* **YOUR INSTRUCTIONS**: The full listing, minus its pictures, should be printed again exactly as it stands.

* **DATASET EXTRACT**:

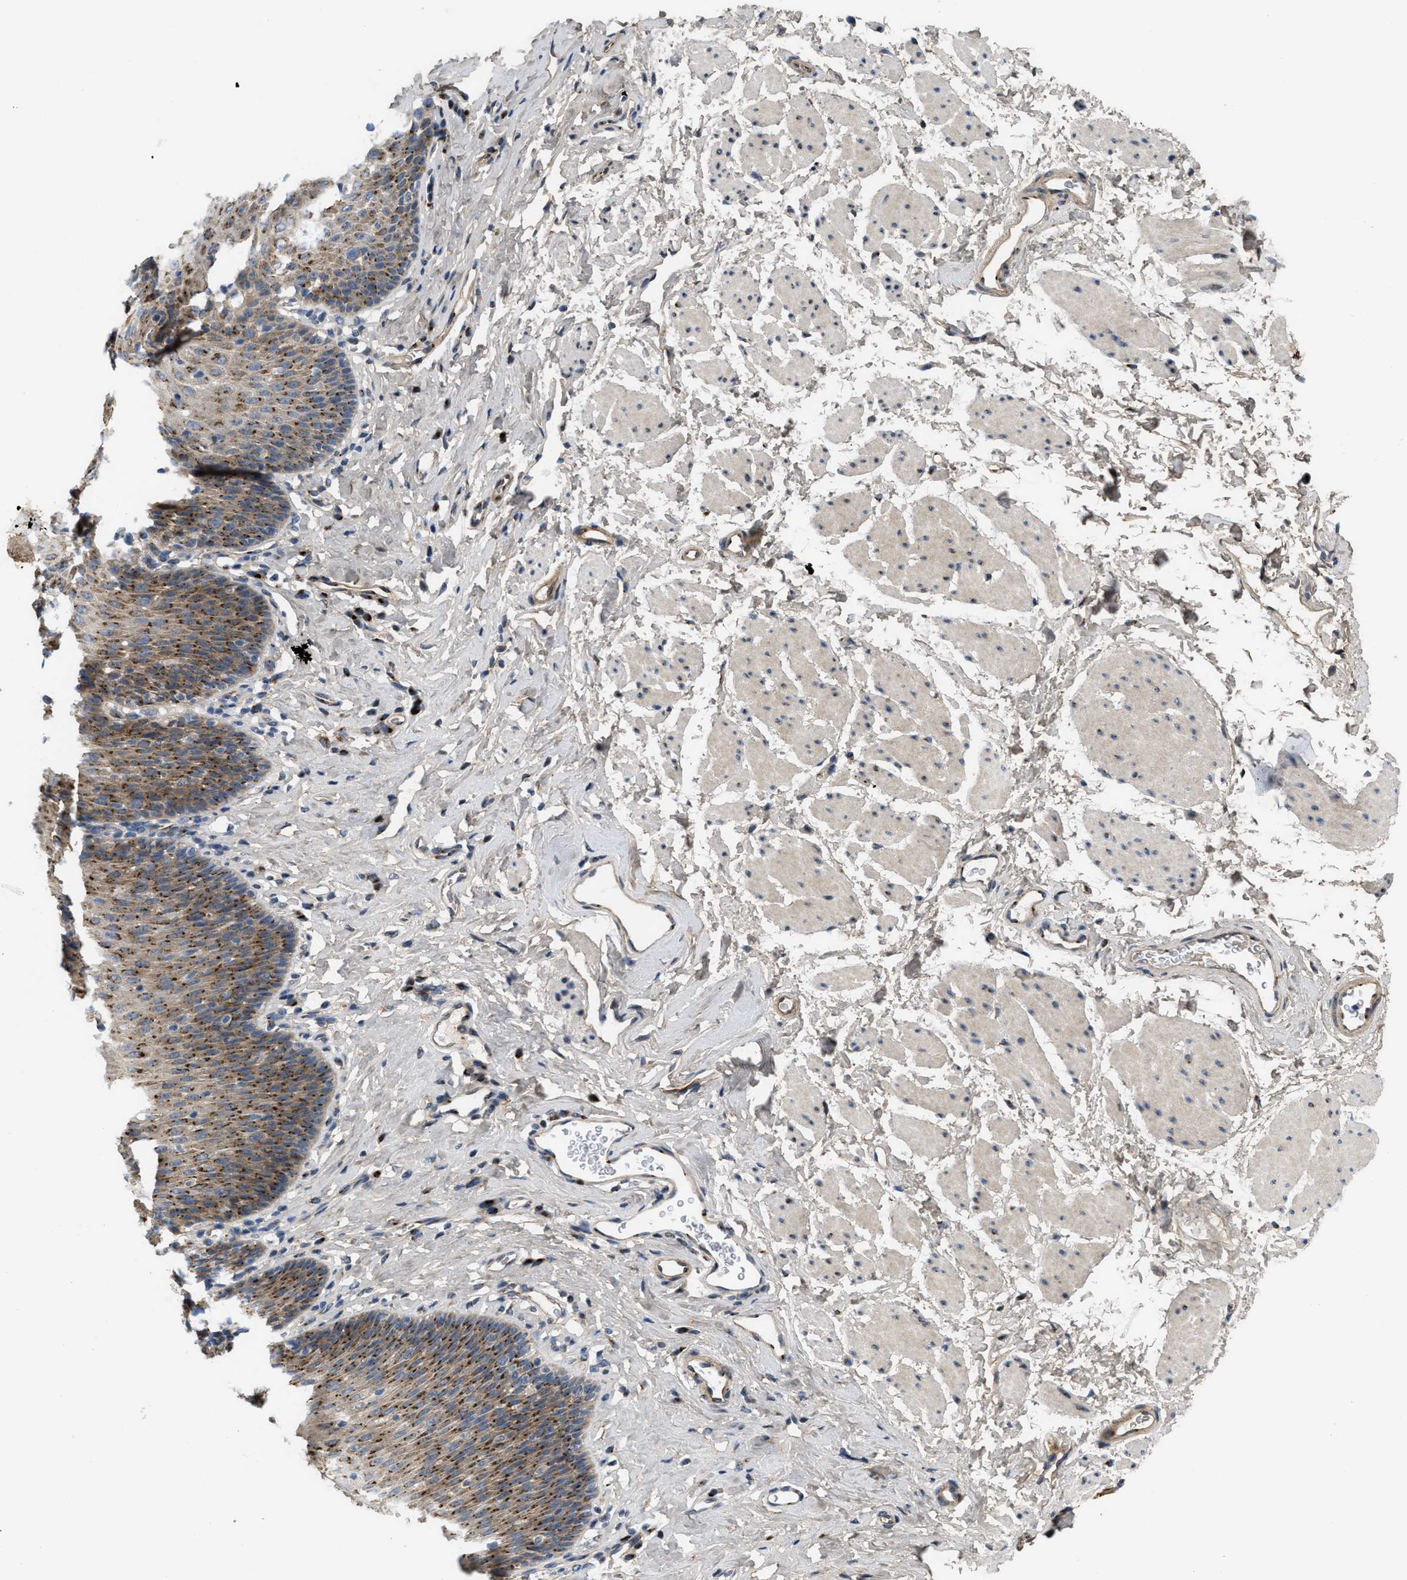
{"staining": {"intensity": "strong", "quantity": "25%-75%", "location": "cytoplasmic/membranous"}, "tissue": "esophagus", "cell_type": "Squamous epithelial cells", "image_type": "normal", "snomed": [{"axis": "morphology", "description": "Normal tissue, NOS"}, {"axis": "topography", "description": "Esophagus"}], "caption": "Protein staining of unremarkable esophagus demonstrates strong cytoplasmic/membranous staining in approximately 25%-75% of squamous epithelial cells. (DAB = brown stain, brightfield microscopy at high magnification).", "gene": "ZNF70", "patient": {"sex": "female", "age": 61}}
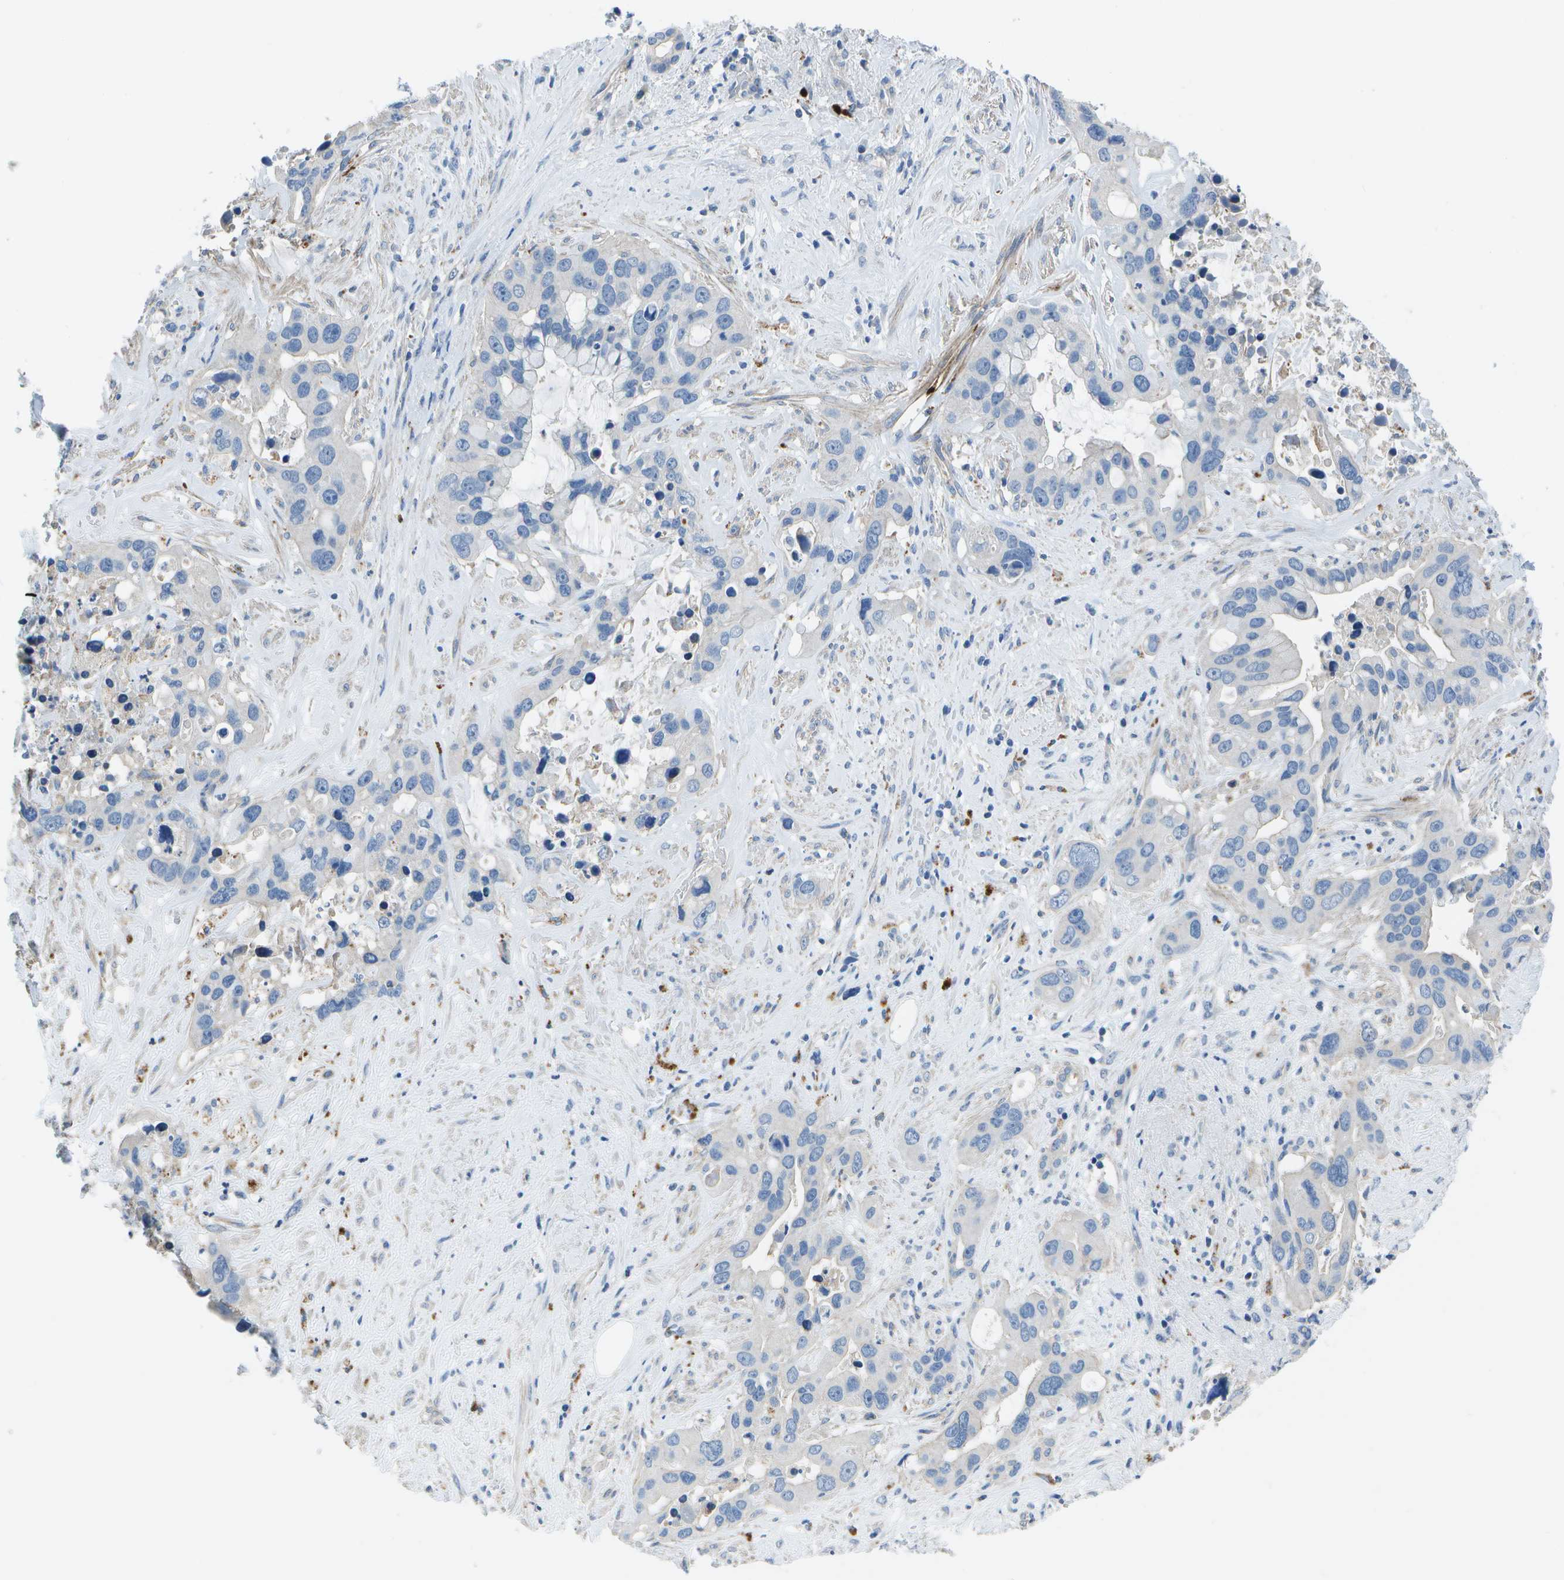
{"staining": {"intensity": "negative", "quantity": "none", "location": "none"}, "tissue": "liver cancer", "cell_type": "Tumor cells", "image_type": "cancer", "snomed": [{"axis": "morphology", "description": "Cholangiocarcinoma"}, {"axis": "topography", "description": "Liver"}], "caption": "Human liver cancer stained for a protein using IHC demonstrates no staining in tumor cells.", "gene": "DCT", "patient": {"sex": "female", "age": 65}}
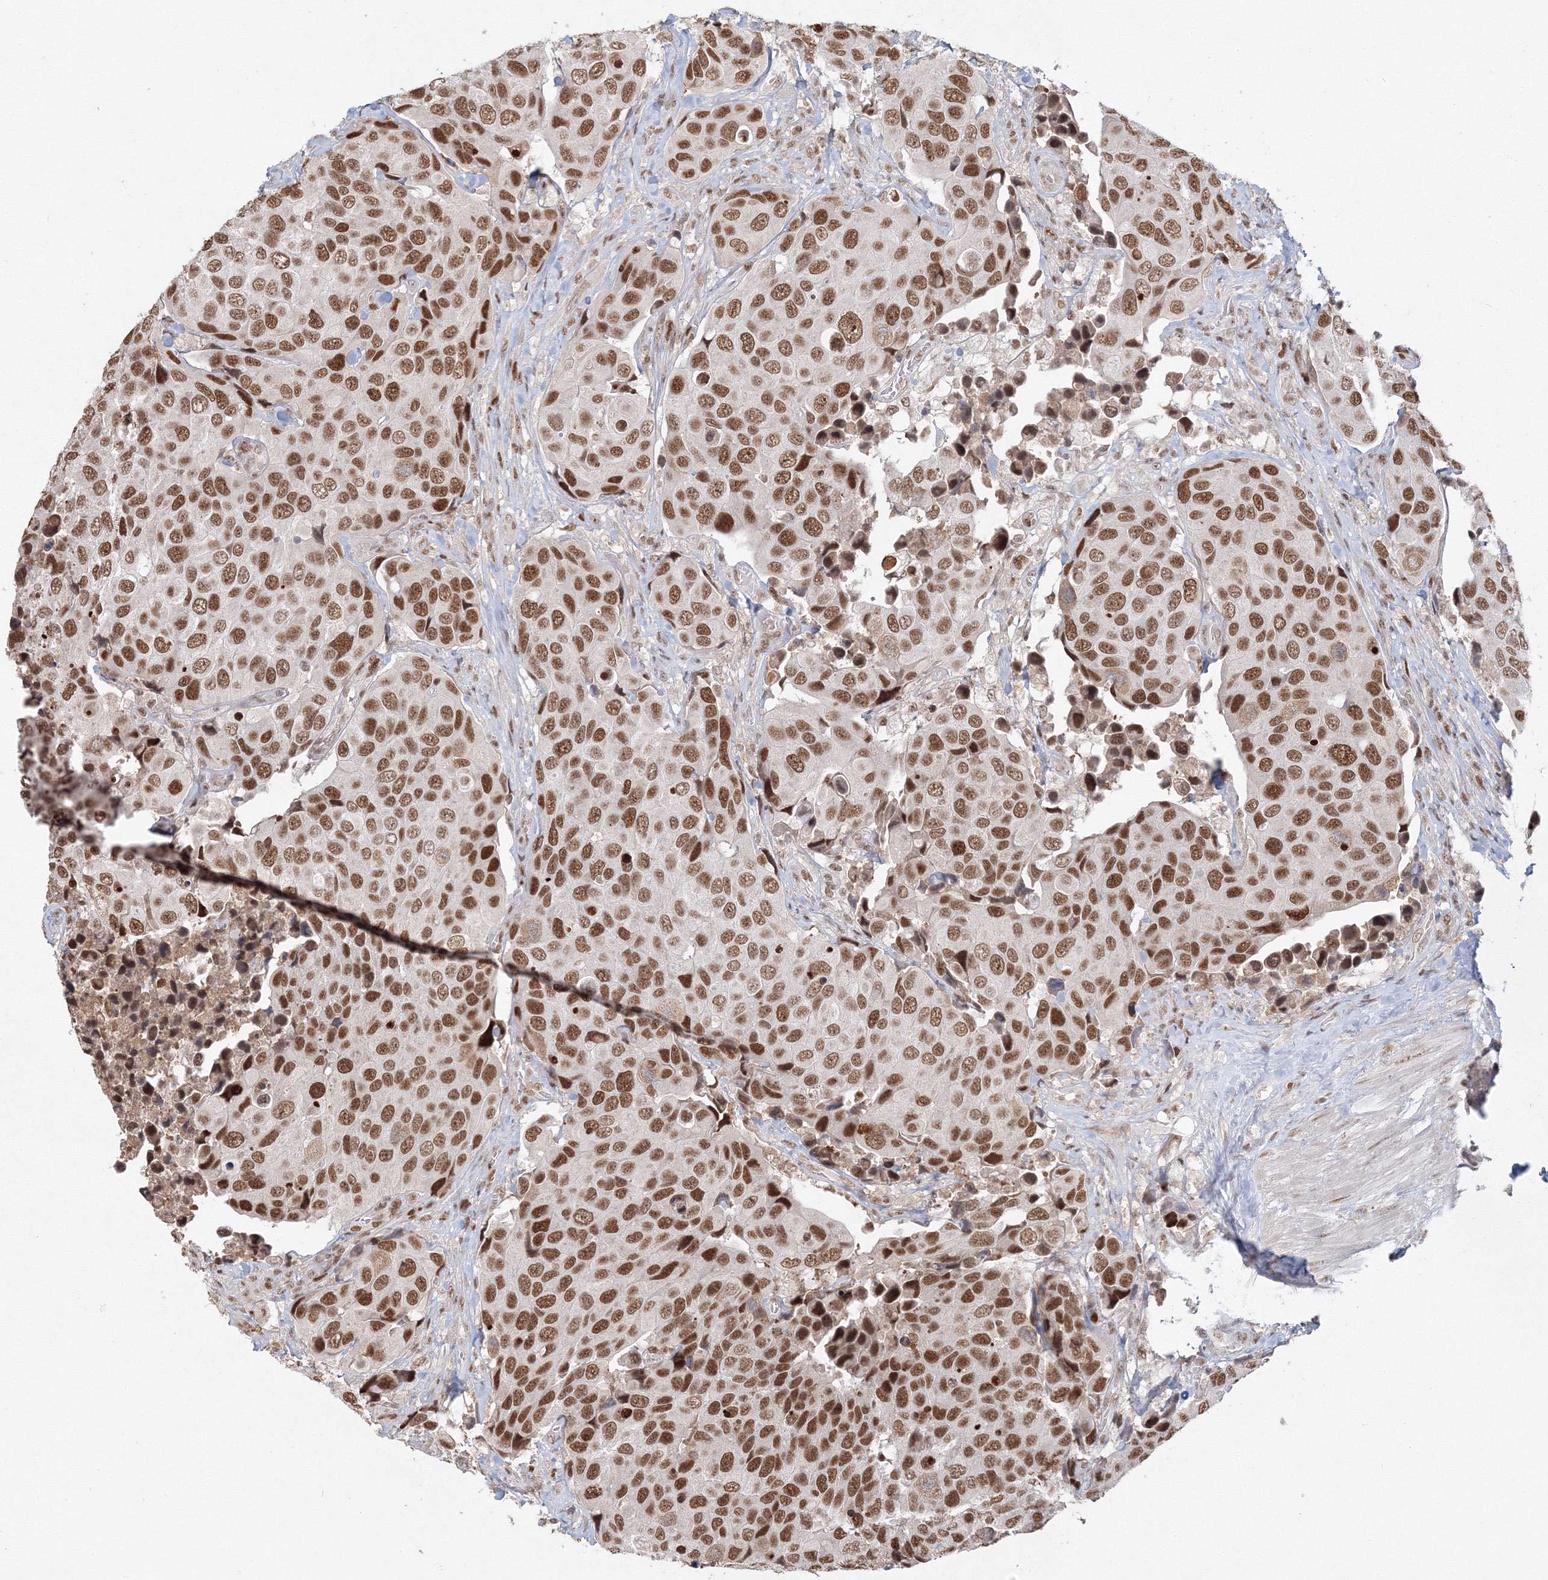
{"staining": {"intensity": "moderate", "quantity": ">75%", "location": "nuclear"}, "tissue": "urothelial cancer", "cell_type": "Tumor cells", "image_type": "cancer", "snomed": [{"axis": "morphology", "description": "Urothelial carcinoma, High grade"}, {"axis": "topography", "description": "Urinary bladder"}], "caption": "The immunohistochemical stain highlights moderate nuclear expression in tumor cells of urothelial cancer tissue.", "gene": "IWS1", "patient": {"sex": "male", "age": 74}}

* **RESPONSE AREA**:
{"staining": {"intensity": "strong", "quantity": "25%-75%", "location": "cytoplasmic/membranous"}, "tissue": "esophagus", "cell_type": "Squamous epithelial cells", "image_type": "normal", "snomed": [{"axis": "morphology", "description": "Normal tissue, NOS"}, {"axis": "topography", "description": "Esophagus"}], "caption": "Protein staining of unremarkable esophagus demonstrates strong cytoplasmic/membranous staining in approximately 25%-75% of squamous epithelial cells. (DAB = brown stain, brightfield microscopy at high magnification).", "gene": "ZNF70", "patient": {"sex": "female", "age": 61}}
{"staining": {"intensity": "negative", "quantity": "none", "location": "none"}, "tissue": "liver cancer", "cell_type": "Tumor cells", "image_type": "cancer", "snomed": [{"axis": "morphology", "description": "Cholangiocarcinoma"}, {"axis": "topography", "description": "Liver"}], "caption": "Human liver cancer stained for a protein using IHC demonstrates no staining in tumor cells.", "gene": "DCT", "patient": {"sex": "female", "age": 65}}
{"staining": {"intensity": "moderate", "quantity": ">75%", "location": "nuclear"}, "tissue": "urothelial cancer", "cell_type": "Tumor cells", "image_type": "cancer", "snomed": [{"axis": "morphology", "description": "Urothelial carcinoma, High grade"}, {"axis": "topography", "description": "Urinary bladder"}], "caption": "The immunohistochemical stain highlights moderate nuclear expression in tumor cells of urothelial cancer tissue.", "gene": "IWS1", "patient": {"sex": "male", "age": 74}}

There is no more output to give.